Os agricultores demonstram contra mudanças na legislação que aliviariam as restrições ao uso de pesticidas e água na agricultura.
Os agricultores franceses interromperam o tráfego nas rodovias em torno de Paris e se uniram em frente ao Parlamento para protestar contra emendas apresentadas pelos legisladores da oposição a um projeto de lei que afrouxaria os regulamentos ambientais sobre agricultura.
Os membros da principal união agrícola da França, a FNSEA, estacionaram cerca de 10 tratores fora da Assembléia Nacional na segunda -feira para pressionar os deputados, que começaram a debater a legislação à tarde.
A legislação, apresentada pelo deputado de extrema-direita, Laurent Duplomb, propõe as aprovações simplificadoras para instalações de reprodução, afrouxando as restrições em torno do uso da água para promover reservatórios de irrigação e reautorizar um pesticida neonicotinóide proibido usado no cultivo de beterraba açucareira que os ambientalistas dizem ser prejudicial para as abelhas.
A lei proposta faz parte de uma tendência mais ampla em inúmeros estados da União Europeia de desenrolar a legislação ambiental, à medida que os agricultores lidam com os crescentes custos e as famílias lutam com a crise de custo de vida.
Mais de 150 agricultores das regiões de Ile-de-France, Grand Est e Provence-Alpes-Cote D’Azur se reuniram pacificamente em frente à Assembléia Nacional, tomando café e comendo croissants, depois de bloquear as principais estradas ao redor da capital.
“Este projeto de lei para levantar as restrições à profissão agrícola é muito importante para nós”, disse o secretário-geral da FNSEA, Herve Lapie, disse à agência de notícias da AFP.
“O que estamos pedindo é simplesmente poder trabalhar em um ambiente europeu: um único mercado, um único conjunto de regras.

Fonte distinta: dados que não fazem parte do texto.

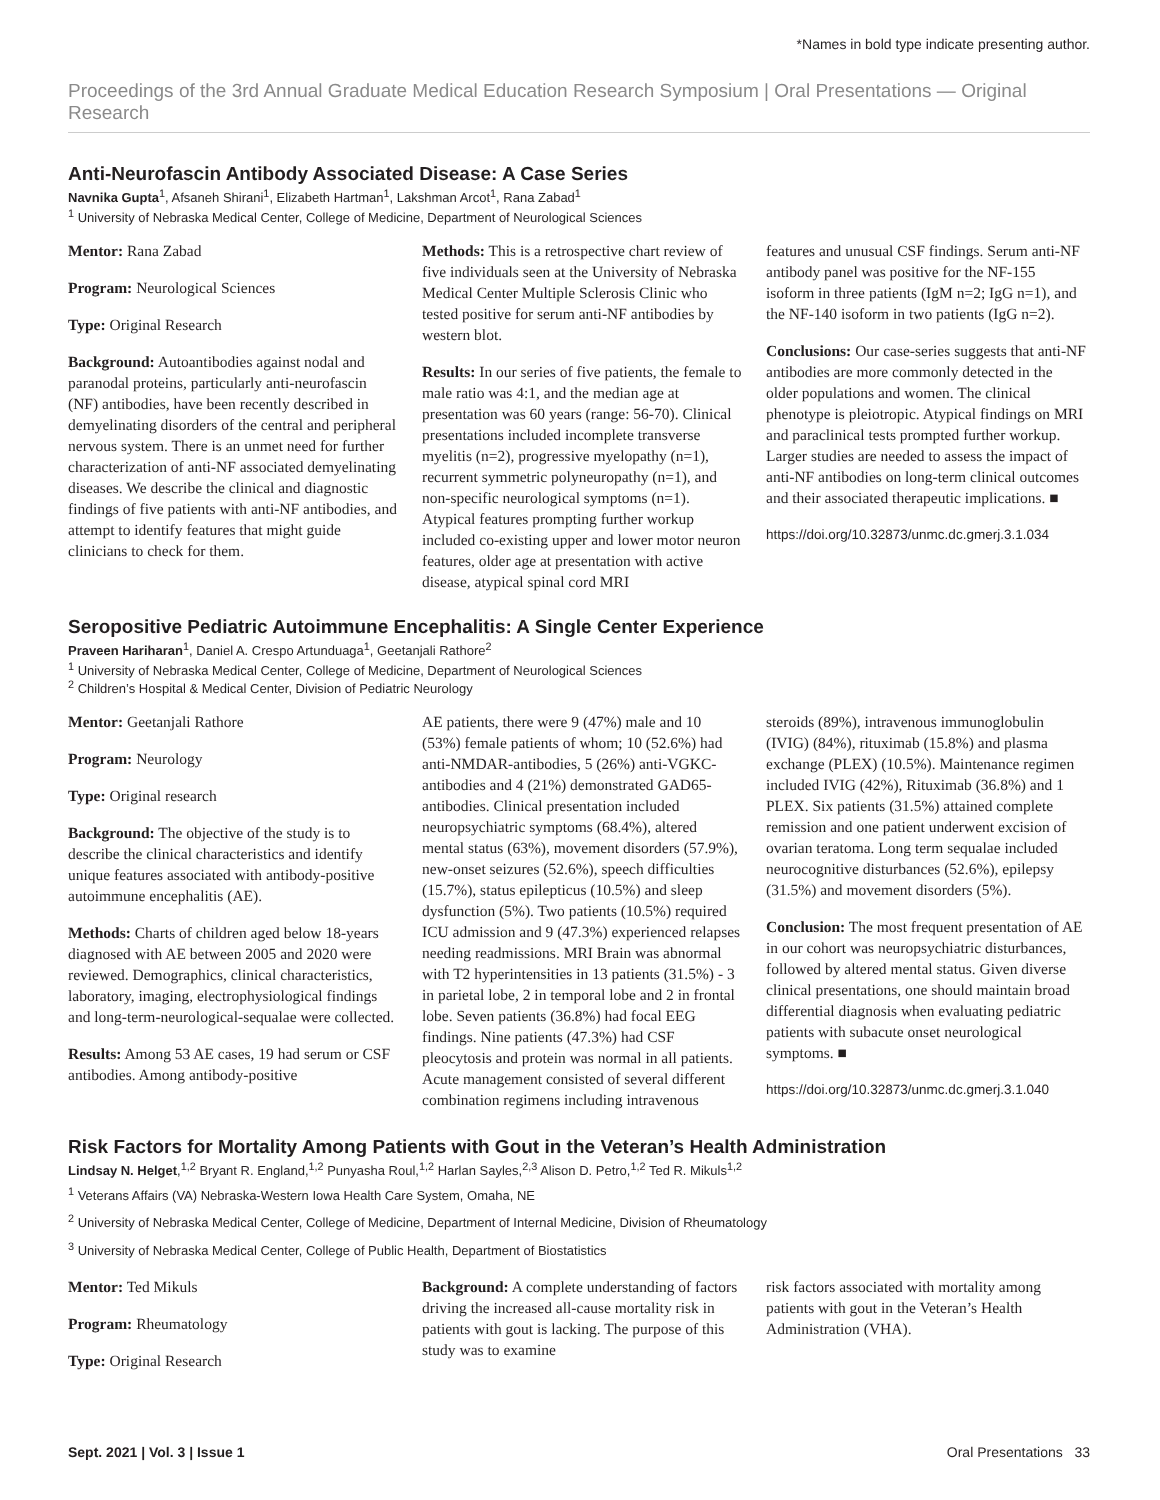*Names in bold type indicate presenting author.
Proceedings of the 3rd Annual Graduate Medical Education Research Symposium | Oral Presentations — Original Research
Anti-Neurofascin Antibody Associated Disease: A Case Series
Navnika Gupta<sup>1</sup>, Afsaneh Shirani<sup>1</sup>, Elizabeth Hartman<sup>1</sup>, Lakshman Arcot<sup>1</sup>, Rana Zabad<sup>1</sup>
<sup>1</sup> University of Nebraska Medical Center, College of Medicine, Department of Neurological Sciences
Mentor: Rana Zabad
Program: Neurological Sciences
Type: Original Research
Background: Autoantibodies against nodal and paranodal proteins, particularly anti-neurofascin (NF) antibodies, have been recently described in demyelinating disorders of the central and peripheral nervous system. There is an unmet need for further characterization of anti-NF associated demyelinating diseases. We describe the clinical and diagnostic findings of five patients with anti-NF antibodies, and attempt to identify features that might guide clinicians to check for them.
Methods: This is a retrospective chart review of five individuals seen at the University of Nebraska Medical Center Multiple Sclerosis Clinic who tested positive for serum anti-NF antibodies by western blot.
Results: In our series of five patients, the female to male ratio was 4:1, and the median age at presentation was 60 years (range: 56-70). Clinical presentations included incomplete transverse myelitis (n=2), progressive myelopathy (n=1), recurrent symmetric polyneuropathy (n=1), and non-specific neurological symptoms (n=1). Atypical features prompting further workup included co-existing upper and lower motor neuron features, older age at presentation with active disease, atypical spinal cord MRI
features and unusual CSF findings. Serum anti-NF antibody panel was positive for the NF-155 isoform in three patients (IgM n=2; IgG n=1), and the NF-140 isoform in two patients (IgG n=2).
Conclusions: Our case-series suggests that anti-NF antibodies are more commonly detected in the older populations and women. The clinical phenotype is pleiotropic. Atypical findings on MRI and paraclinical tests prompted further workup. Larger studies are needed to assess the impact of anti-NF antibodies on long-term clinical outcomes and their associated therapeutic implications. ■
https://doi.org/10.32873/unmc.dc.gmerj.3.1.034
Seropositive Pediatric Autoimmune Encephalitis: A Single Center Experience
Praveen Hariharan<sup>1</sup>, Daniel A. Crespo Artunduaga<sup>1</sup>, Geetanjali Rathore<sup>2</sup>
<sup>1</sup> University of Nebraska Medical Center, College of Medicine, Department of Neurological Sciences
<sup>2</sup> Children’s Hospital & Medical Center, Division of Pediatric Neurology
Mentor: Geetanjali Rathore
Program: Neurology
Type: Original research
Background: The objective of the study is to describe the clinical characteristics and identify unique features associated with antibody-positive autoimmune encephalitis (AE).
Methods: Charts of children aged below 18-years diagnosed with AE between 2005 and 2020 were reviewed. Demographics, clinical characteristics, laboratory, imaging, electrophysiological findings and long-term-neurological-sequalae were collected.
Results: Among 53 AE cases, 19 had serum or CSF antibodies. Among antibody-positive
AE patients, there were 9 (47%) male and 10 (53%) female patients of whom; 10 (52.6%) had anti-NMDAR-antibodies, 5 (26%) anti-VGKC-antibodies and 4 (21%) demonstrated GAD65-antibodies. Clinical presentation included neuropsychiatric symptoms (68.4%), altered mental status (63%), movement disorders (57.9%), new-onset seizures (52.6%), speech difficulties (15.7%), status epilepticus (10.5%) and sleep dysfunction (5%). Two patients (10.5%) required ICU admission and 9 (47.3%) experienced relapses needing readmissions. MRI Brain was abnormal with T2 hyperintensities in 13 patients (31.5%) - 3 in parietal lobe, 2 in temporal lobe and 2 in frontal lobe. Seven patients (36.8%) had focal EEG findings. Nine patients (47.3%) had CSF pleocytosis and protein was normal in all patients. Acute management consisted of several different combination regimens including intravenous
steroids (89%), intravenous immunoglobulin (IVIG) (84%), rituximab (15.8%) and plasma exchange (PLEX) (10.5%). Maintenance regimen included IVIG (42%), Rituximab (36.8%) and 1 PLEX. Six patients (31.5%) attained complete remission and one patient underwent excision of ovarian teratoma. Long term sequalae included neurocognitive disturbances (52.6%), epilepsy (31.5%) and movement disorders (5%).
Conclusion: The most frequent presentation of AE in our cohort was neuropsychiatric disturbances, followed by altered mental status. Given diverse clinical presentations, one should maintain broad differential diagnosis when evaluating pediatric patients with subacute onset neurological symptoms. ■
https://doi.org/10.32873/unmc.dc.gmerj.3.1.040
Risk Factors for Mortality Among Patients with Gout in the Veteran’s Health Administration
Lindsay N. Helget,<sup>1,2</sup> Bryant R. England,<sup>1,2</sup> Punyasha Roul,<sup>1,2</sup> Harlan Sayles,<sup>2,3</sup> Alison D. Petro,<sup>1,2</sup> Ted R. Mikuls<sup>1,2</sup>
<sup>1</sup> Veterans Affairs (VA) Nebraska-Western Iowa Health Care System, Omaha, NE
<sup>2</sup> University of Nebraska Medical Center, College of Medicine, Department of Internal Medicine, Division of Rheumatology
<sup>3</sup> University of Nebraska Medical Center, College of Public Health, Department of Biostatistics
Mentor: Ted Mikuls
Program: Rheumatology
Type: Original Research
Background: A complete understanding of factors driving the increased all-cause mortality risk in patients with gout is lacking. The purpose of this study was to examine
risk factors associated with mortality among patients with gout in the Veteran’s Health Administration (VHA).
Sept. 2021 | Vol. 3 | Issue 1 Oral Presentations 33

Estamos lutando por isso há 20 anos. Pela primeira vez, há uma conta nessas linhas … Não temos paciência para esperar mais.”

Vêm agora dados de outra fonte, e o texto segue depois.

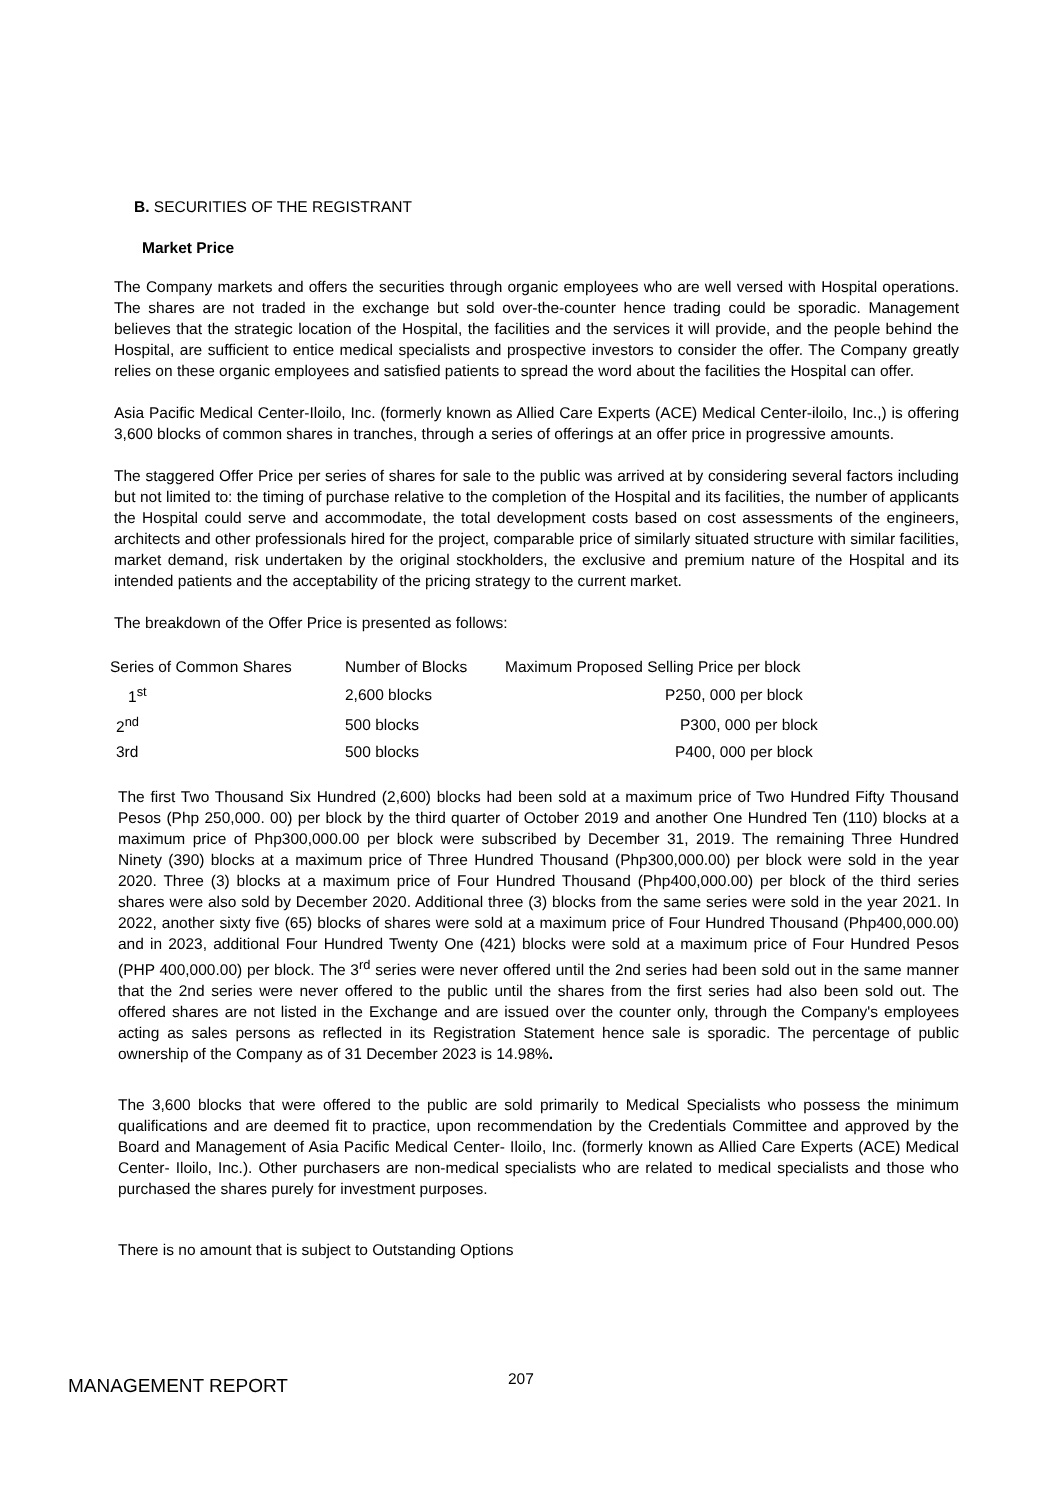B. SECURITIES OF THE REGISTRANT
Market Price
The Company markets and offers the securities through organic employees who are well versed with Hospital operations. The shares are not traded in the exchange but sold over-the-counter hence trading could be sporadic. Management believes that the strategic location of the Hospital, the facilities and the services it will provide, and the people behind the Hospital, are sufficient to entice medical specialists and prospective investors to consider the offer. The Company greatly relies on these organic employees and satisfied patients to spread the word about the facilities the Hospital can offer.
Asia Pacific Medical Center-Iloilo, Inc. (formerly known as Allied Care Experts (ACE) Medical Center-iloilo, Inc.,) is offering 3,600 blocks of common shares in tranches, through a series of offerings at an offer price in progressive amounts.
The staggered Offer Price per series of shares for sale to the public was arrived at by considering several factors including but not limited to: the timing of purchase relative to the completion of the Hospital and its facilities, the number of applicants the Hospital could serve and accommodate, the total development costs based on cost assessments of the engineers, architects and other professionals hired for the project, comparable price of similarly situated structure with similar facilities, market demand, risk undertaken by the original stockholders, the exclusive and premium nature of the Hospital and its intended patients and the acceptability of the pricing strategy to the current market.
The breakdown of the Offer Price is presented as follows:
| Series of Common Shares | Number of Blocks | Maximum Proposed Selling Price per block |
| --- | --- | --- |
| 1<sup>st</sup> | 2,600 blocks | P250, 000 per block |
| 2<sup>nd</sup> | 500 blocks | P300, 000 per block |
| 3rd | 500 blocks | P400, 000 per block |
The first Two Thousand Six Hundred (2,600) blocks had been sold at a maximum price of Two Hundred Fifty Thousand Pesos (Php 250,000. 00) per block by the third quarter of October 2019 and another One Hundred Ten (110) blocks at a maximum price of Php300,000.00 per block were subscribed by December 31, 2019. The remaining Three Hundred Ninety (390) blocks at a maximum price of Three Hundred Thousand (Php300,000.00) per block were sold in the year 2020. Three (3) blocks at a maximum price of Four Hundred Thousand (Php400,000.00) per block of the third series shares were also sold by December 2020. Additional three (3) blocks from the same series were sold in the year 2021. In 2022, another sixty five (65) blocks of shares were sold at a maximum price of Four Hundred Thousand (Php400,000.00) and in 2023, additional Four Hundred Twenty One (421) blocks were sold at a maximum price of Four Hundred Pesos (PHP 400,000.00) per block. The 3<sup>rd</sup> series were never offered until the 2nd series had been sold out in the same manner that the 2nd series were never offered to the public until the shares from the first series had also been sold out. The offered shares are not listed in the Exchange and are issued over the counter only, through the Company's employees acting as sales persons as reflected in its Registration Statement hence sale is sporadic. The percentage of public ownership of the Company as of 31 December 2023 is 14.98%.
The 3,600 blocks that were offered to the public are sold primarily to Medical Specialists who possess the minimum qualifications and are deemed fit to practice, upon recommendation by the Credentials Committee and approved by the Board and Management of Asia Pacific Medical Center- Iloilo, Inc. (formerly known as Allied Care Experts (ACE) Medical Center- Iloilo, Inc.). Other purchasers are non-medical specialists who are related to medical specialists and those who purchased the shares purely for investment purposes.
There is no amount that is subject to Outstanding Options
207
MANAGEMENT REPORT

A FNSEA e seus aliados dizem que o pesticida neonicotinóide acetamiprid, que tem sido proibido na França desde 2018 devido a preocupações ambientais e de saúde, deve ser autorizado na França, como se passa na UE, porque é menos tóxico para a vida selvagem do que outros neonóides e impedem que os planícios sejam devastados por pestas.
Atitadores ambientais e alguns sindicatos que representam agricultores orgânicos e pequenos e orgânicos dizem que o projeto beneficia a indústria agrícola em larga escala às custas de operadores independentes.

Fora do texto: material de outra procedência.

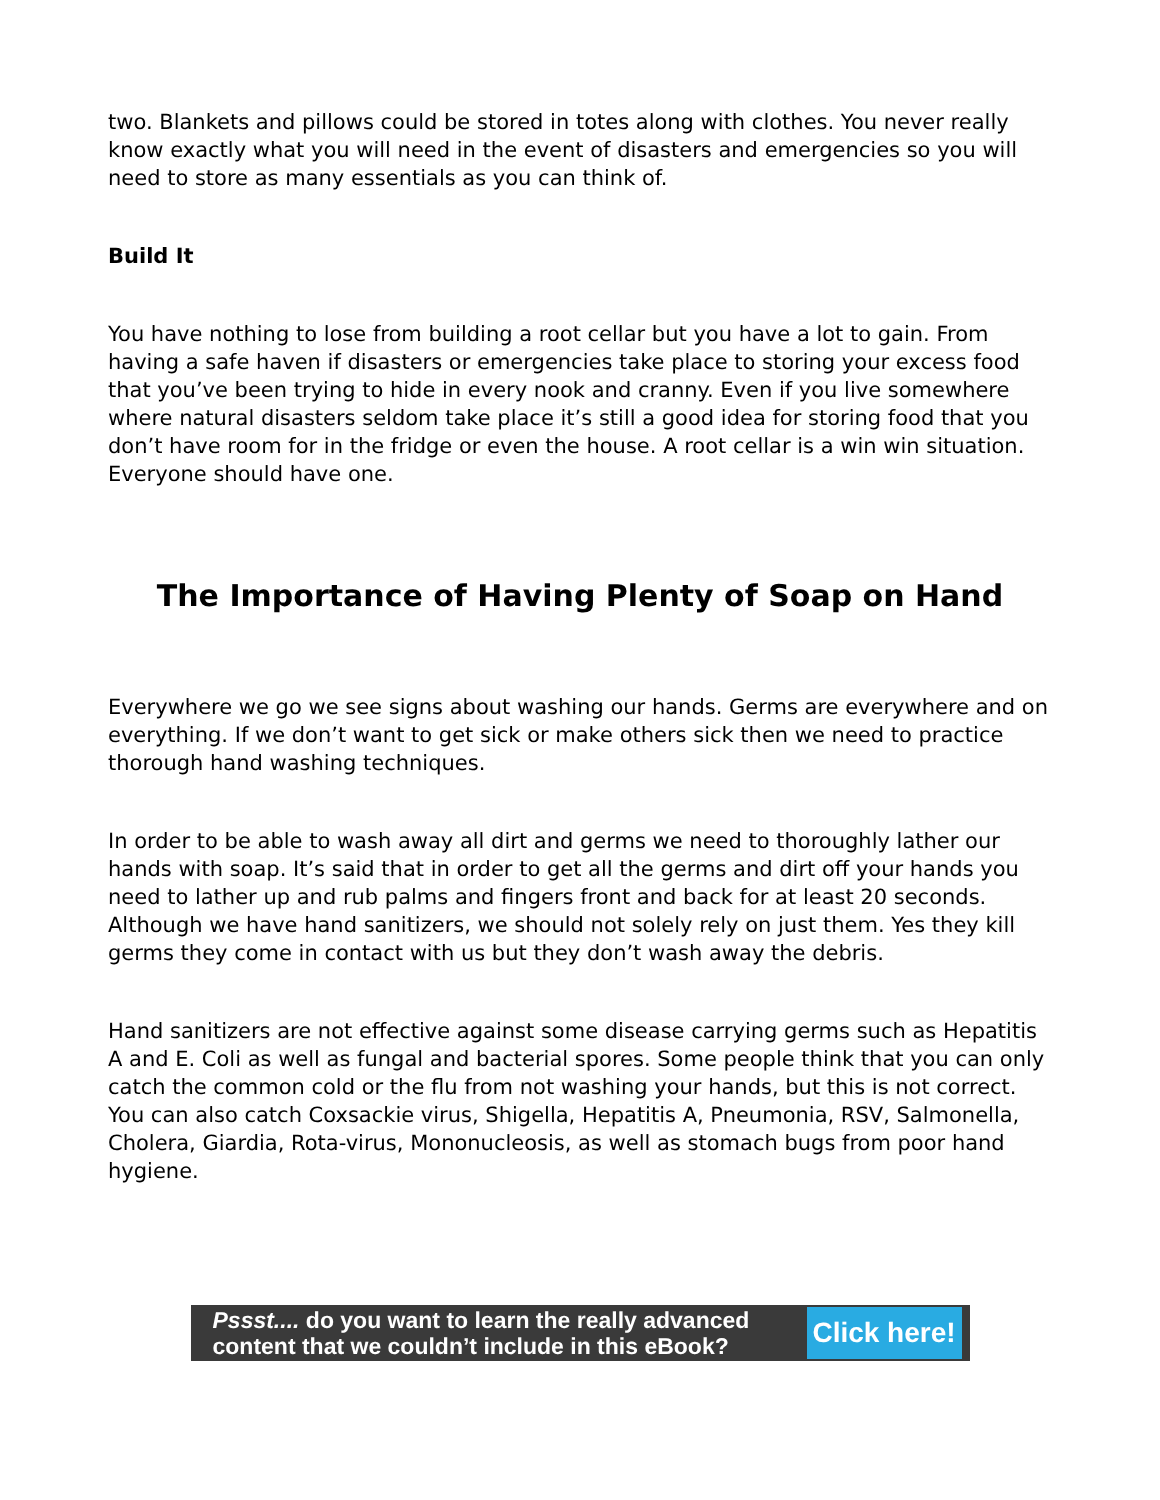two. Blankets and pillows could be stored in totes along with clothes. You never really know exactly what you will need in the event of disasters and emergencies so you will need to store as many essentials as you can think of.
Build It
You have nothing to lose from building a root cellar but you have a lot to gain. From having a safe haven if disasters or emergencies take place to storing your excess food that you’ve been trying to hide in every nook and cranny. Even if you live somewhere where natural disasters seldom take place it’s still a good idea for storing food that you don’t have room for in the fridge or even the house. A root cellar is a win win situation. Everyone should have one.
The Importance of Having Plenty of Soap on Hand
Everywhere we go we see signs about washing our hands. Germs are everywhere and on everything. If we don’t want to get sick or make others sick then we need to practice thorough hand washing techniques.
In order to be able to wash away all dirt and germs we need to thoroughly lather our hands with soap. It’s said that in order to get all the germs and dirt off your hands you need to lather up and rub palms and fingers front and back for at least 20 seconds. Although we have hand sanitizers, we should not solely rely on just them. Yes they kill germs they come in contact with us but they don’t wash away the debris.
Hand sanitizers are not effective against some disease carrying germs such as Hepatitis A and E. Coli as well as fungal and bacterial spores. Some people think that you can only catch the common cold or the flu from not washing your hands, but this is not correct. You can also catch Coxsackie virus, Shigella, Hepatitis A, Pneumonia, RSV, Salmonella, Cholera, Giardia, Rota-virus, Mononucleosis, as well as stomach bugs from poor hand hygiene.
Pssst.... do you want to learn the really advanced content that we couldn’t include in this eBook?
Click here!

Os oponentes do presidente Emmanuel Macron na esquerda política propuseram várias emendas que os agricultores que protestavam ameaçaram o projeto.
“Estamos pedindo aos legisladores, nossos legisladores, que sejam sérios e votem nela como está”, disse Julien Thierry, um agricultor de grãos do departamento de Yvelines, fora de Paris, à agência de notícias da Associated Press, criticando os políticos dos verdes e da esquerda France não utilizados (LFI).
O deputado do Partido dos Ecologistas, Delphine Batho, disse que o texto do projeto é “inspirado em Trump”, enquanto a MP da LFI Aurelie Trouve escreveu em um artigo para o diário francês Le Monde que significava “uma capitulação política, que marca uma junção ecológica”.
O chefe da FNSEA, Arnaud Rousseau, disse que os protestos continuariam até quarta-feira com os agricultores das regiões do Centro-Val de Loire e Hauts-de-France que se espera que se juntem a seus colegas.
Os protestos também são esperados em Bruxelas na próxima semana, visando os regulamentos ambientais da UE e as políticas verdes.
Os agricultores da França e da Europa venceram concessões no ano passado, após o ranking contra concorrência estrangeira barata e o que eles dizem serem regulamentos desnecessários.